(Pose landmark coordinates)
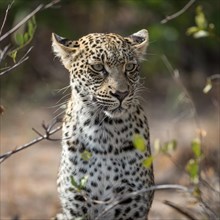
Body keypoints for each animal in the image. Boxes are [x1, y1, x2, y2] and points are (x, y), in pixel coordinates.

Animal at [52, 29, 154, 220]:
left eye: (130, 67)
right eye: (98, 67)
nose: (121, 94)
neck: (103, 129)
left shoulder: (132, 203)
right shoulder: (77, 203)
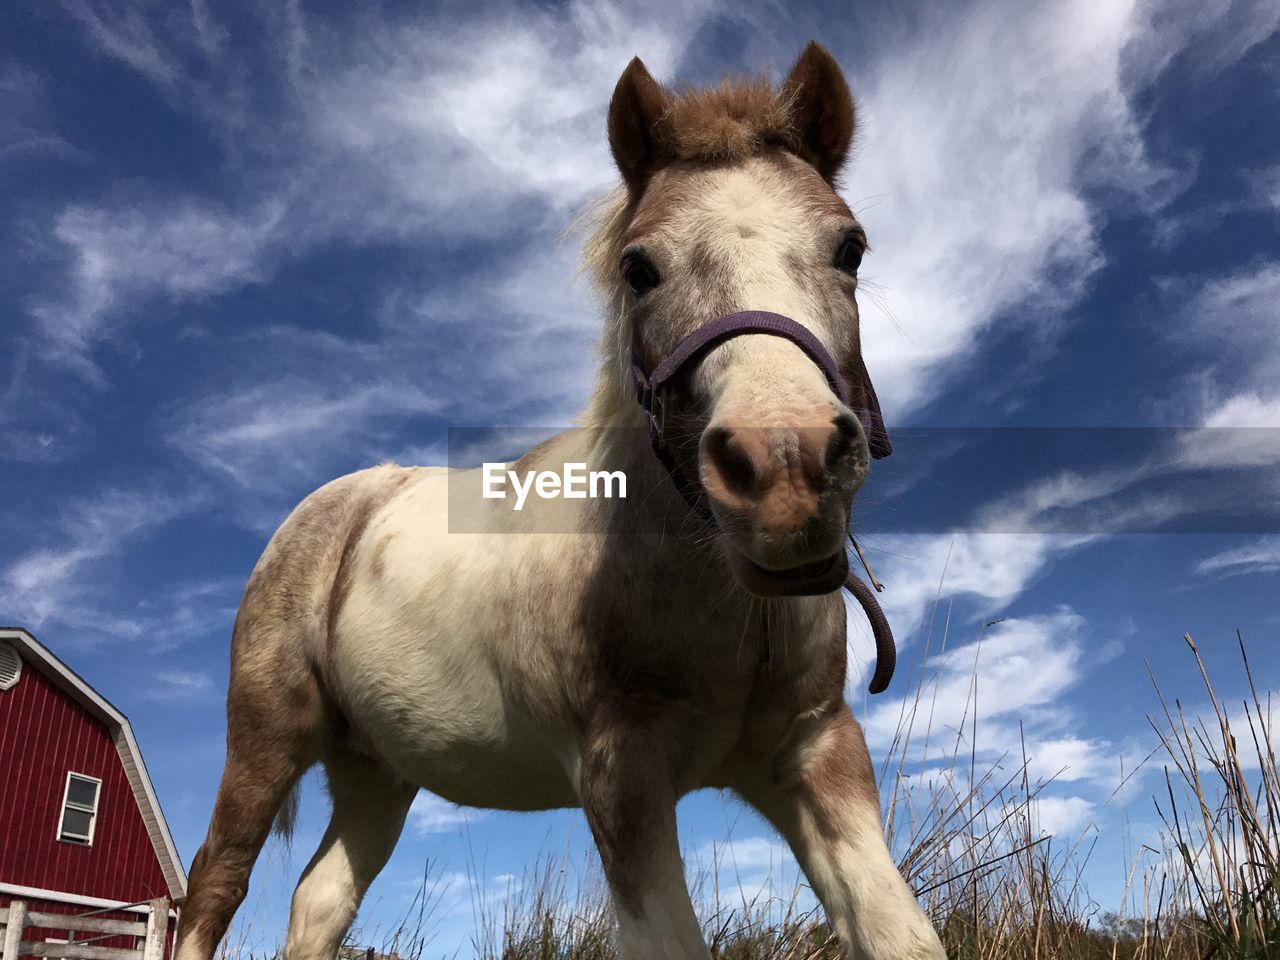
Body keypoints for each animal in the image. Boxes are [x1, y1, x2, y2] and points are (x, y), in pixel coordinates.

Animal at [175, 41, 947, 957]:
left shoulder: (816, 752)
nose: (785, 468)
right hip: (266, 738)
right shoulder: (622, 776)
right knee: (213, 884)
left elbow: (904, 935)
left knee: (319, 900)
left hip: (376, 772)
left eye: (850, 248)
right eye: (638, 268)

__Task item__:
From the opening line of the entries above to the line containing "right shoulder: (77, 203)", please transcribe each line exactly, skipping every picture.

__Exercise solution__:
Body keypoints for each animal in the image. Boxes are [x1, y1, x2, y2] and points are (x, y), in pixel coordinates.

Animal at [52, 29, 154, 220]:
left eye: (130, 67)
right eye: (98, 67)
nose: (121, 94)
neck: (103, 129)
left shoulder: (132, 203)
right shoulder: (77, 203)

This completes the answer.